The query below is very similar to the one I built for CVE-2019-14815,
the only difference is the replacement of the FunctionCall
name.
import cpp
import semmle.code.cpp.dataflow.TaintTracking
class GetIE extends TaintTracking::Configuration {
GetIE() { this="ieee80211_bss_get_ie" }
override predicate isSource(DataFlow::Node source) {
exists( Function sl |
source.asExpr().(FunctionCall).getTarget() = sl and
sl.hasQualifiedName("ieee80211_bss_get_ie")
)
}
override predicate isSink(DataFlow::Node sink) {
exists(FunctionCall fc |
sink.asExpr() = fc.getArgument(2) and
fc.getTarget().hasQualifiedName("memcpy")
)
}
}
from Expr sl, Expr mal, GetIE config
where config.hasFlow(DataFlow::exprNode(sl) , DataFlow::exprNode(mal) )

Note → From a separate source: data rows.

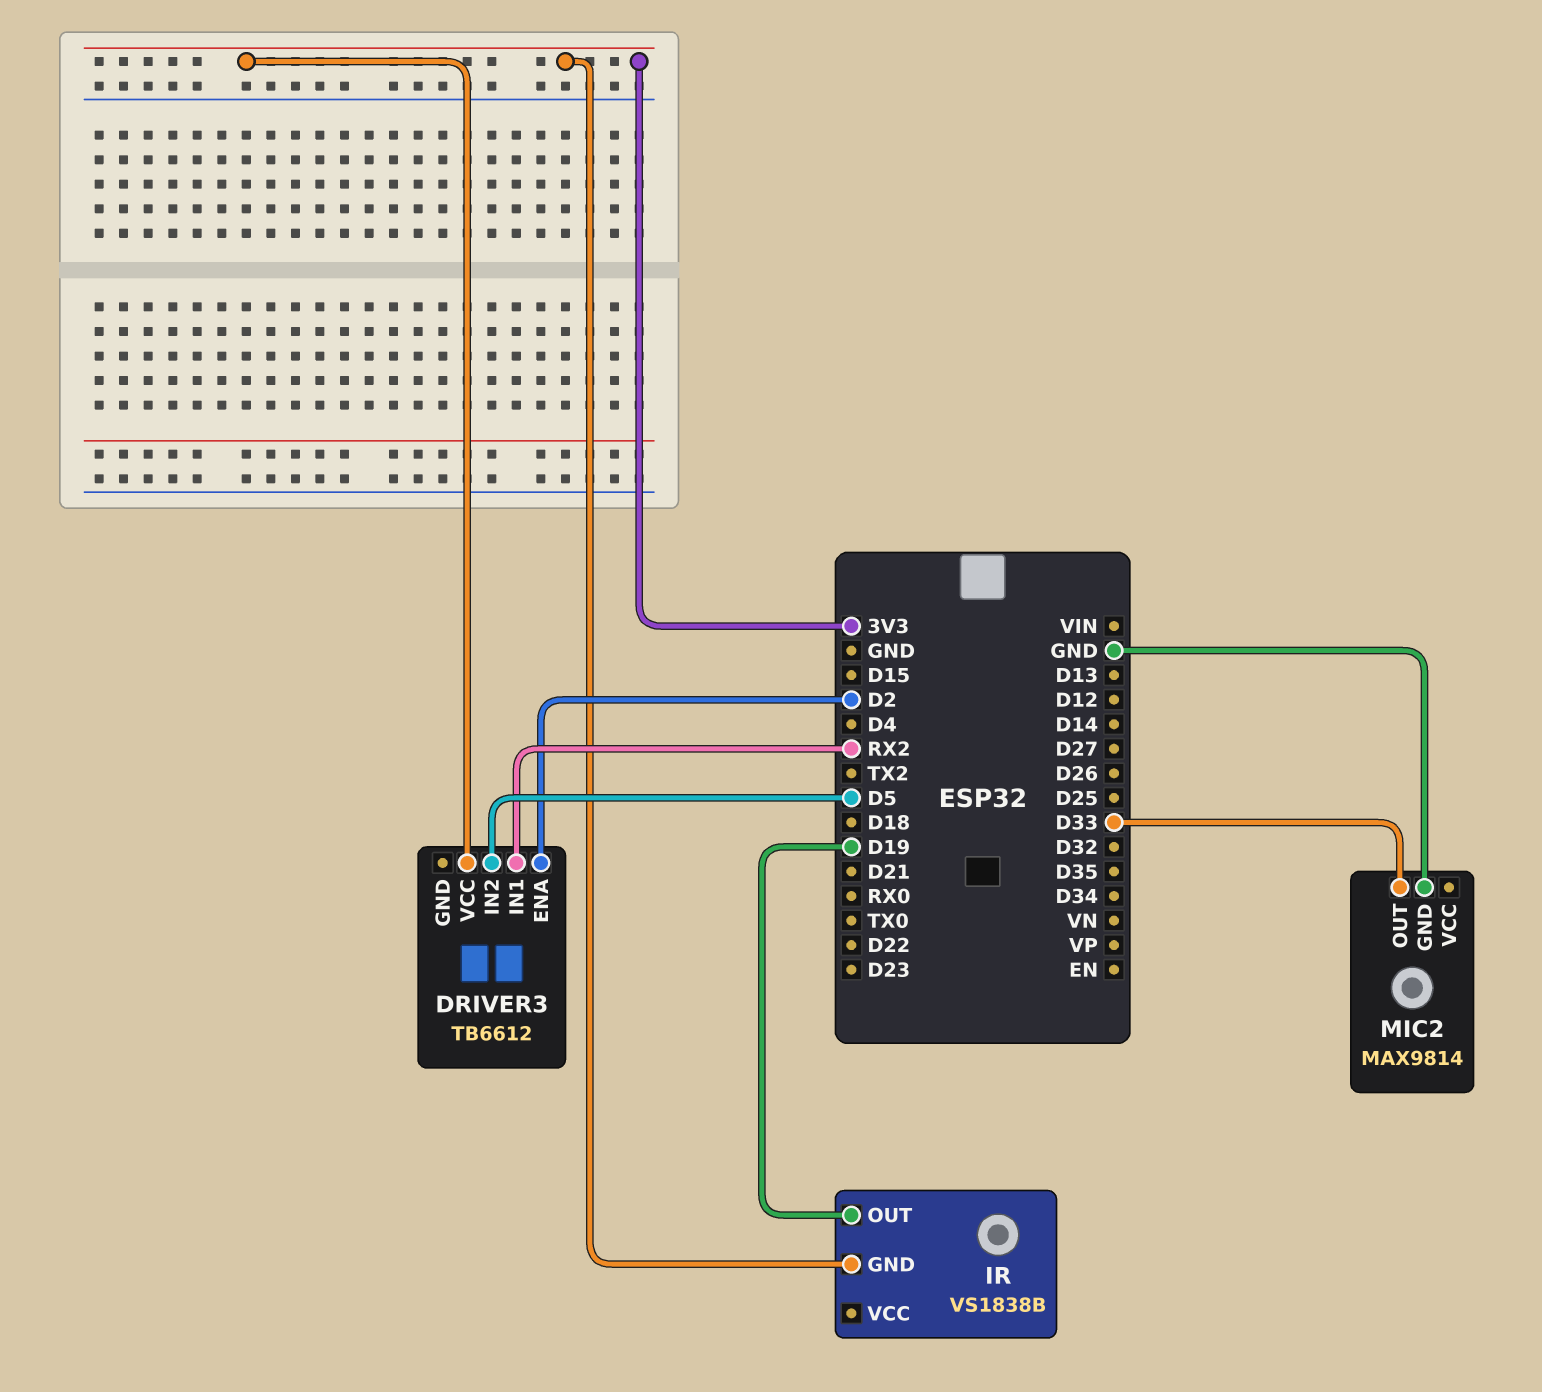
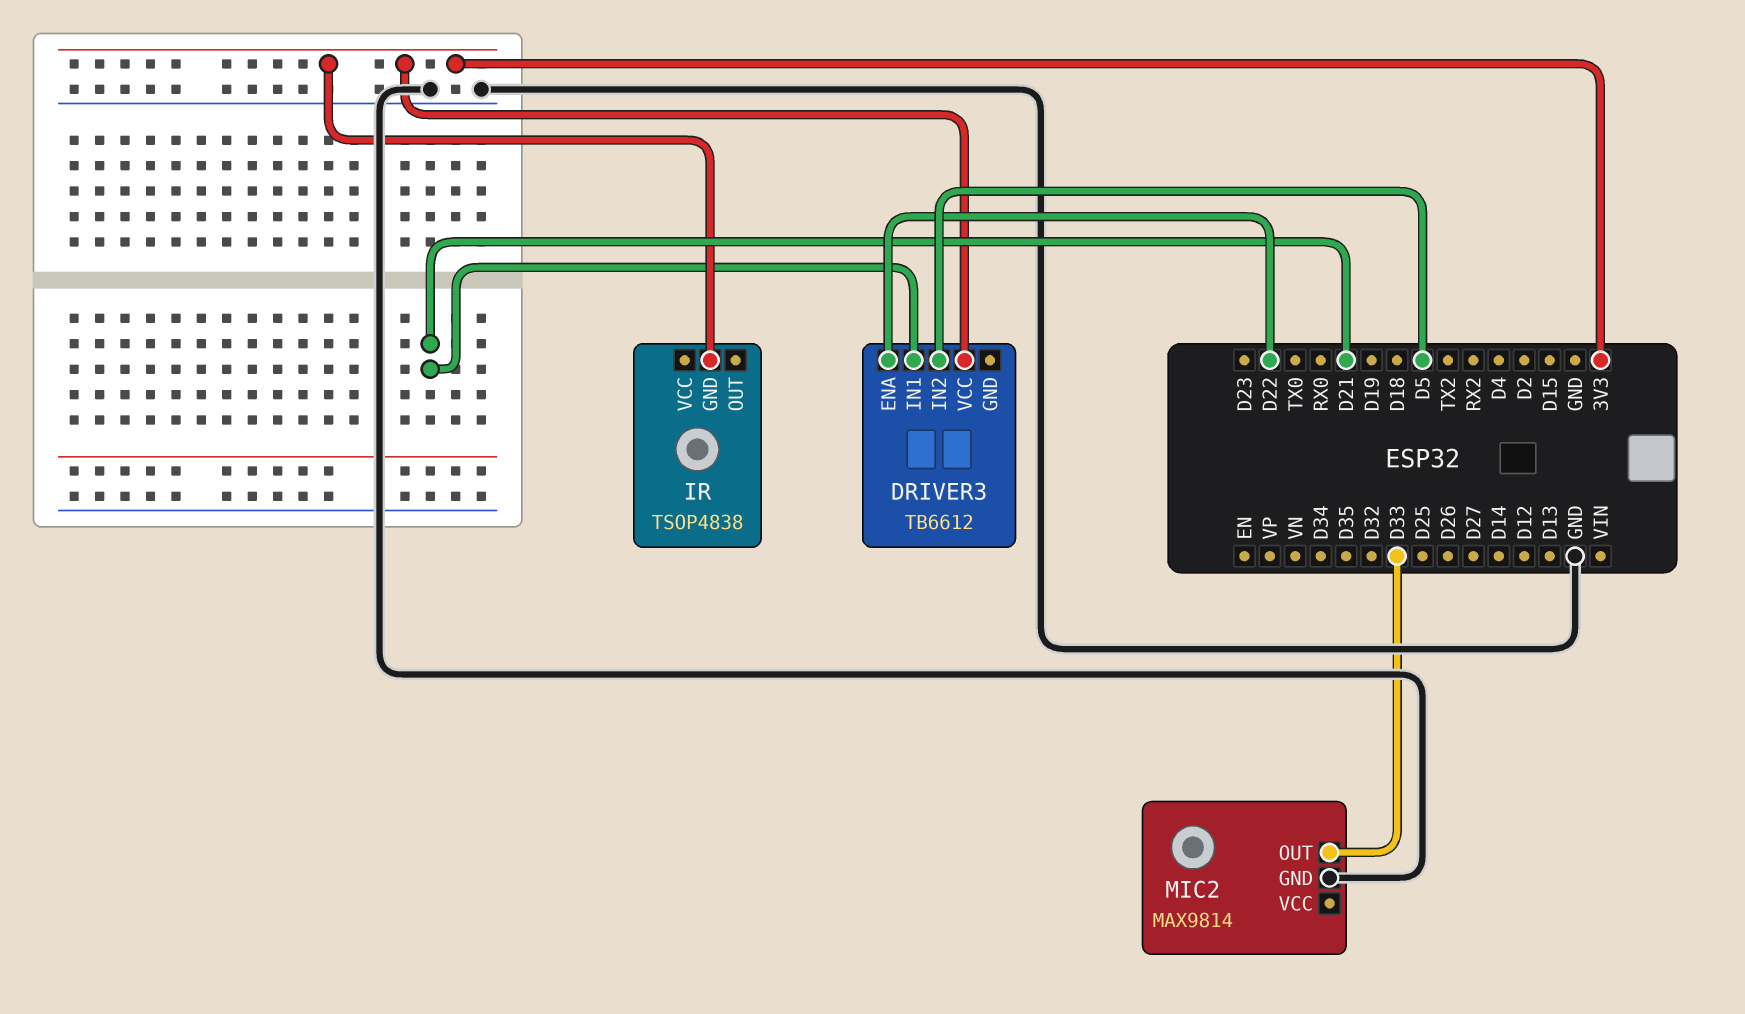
DRIVER3 pin ENA: D2 -> D22
DRIVER3 pin IN1: RX2 -> D21
IR: VS1838B -> TSOP4838
IR pin OUT: D19 -> none

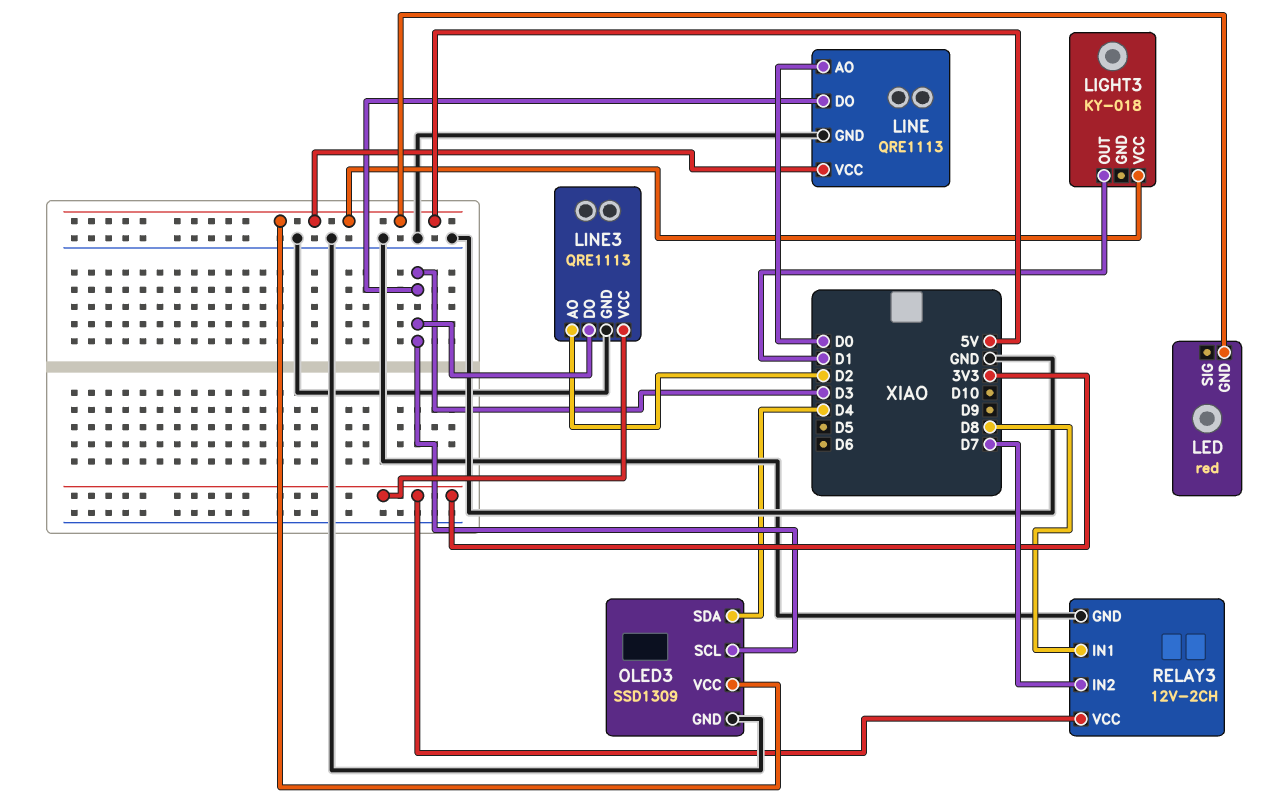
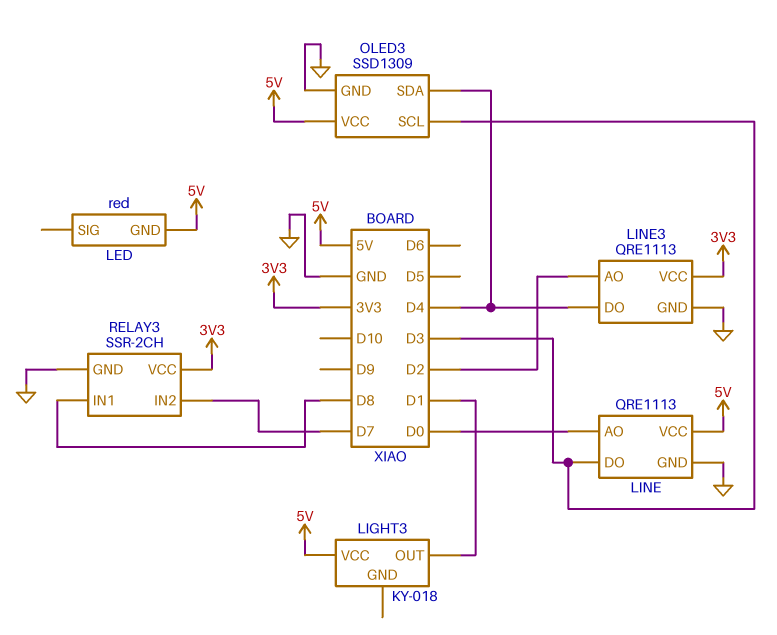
LINE3 pin DO: D3 -> D4
RELAY3: 12V-2CH -> SSR-2CH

select mal, "This ieee80211_bss_get_ie use data from $@.", sl
Finding 1 (CVE-2019-16746)
Both of the findings have a very similar code pattern.
The pointer ssdie
is being used to contain the IE
returned by a call to ieee80211_bss_get_ie
,
the length (ssdie[1]
) is copied to join.ssid_len
and later used on a call to memcpy
with a fully controlled length.
Check the code.
if (!conf->ibss_joined) {
const u8 *ssidie;
rcu_read_lock();
ssidie = ieee80211_bss_get_ie(bss, WLAN_EID_SSID);
if (ssidie) {
join.ssid_len = ssidie[1];
memcpy(join.ssid, &ssidie[2], join.ssid_len);
It is important to notice that join
is a wsm_join
structure
and the size of the ssid
field is only 32 bytes.
/* Specifies the SSID of the IBSS to join or start */
u8 ssid[32];
Finding 2 (CVE-2019-17133)
The exact same pattern can be found in wext-sme.c
.
The length is taken from the IE without any check
and used as a parameter to copy into the ssid
variable on memcpy
.
ie = ieee80211_bss_get_ie(&wdev->current_bss->pub,
WLAN_EID_SSID);
if (ie) {
data->flags = 1;
data->length = ie[1];
memcpy(ssid, ie + 2, data->length);
Vulnerability disclosure timeline
- August, 28th 2019 - CVE-2019-14814 found by huangwen was released with information about the vulnerabilities.
- August, 29th 2019 - Github researcher created a QL query and started triaging the vulnerability.
- August, 30th 2019 - Vulnerabilities found and were submitted to the Linux Kernel security mailing list for review.
- September, 20th 2019 - Linux team mailed the public mailing list (LKML) with a patch fixing some of the issues (nl80211/cfg80211).
- October, 4th 2019 - Linux team provided more fixes into LKML (mac80211/wext-sme).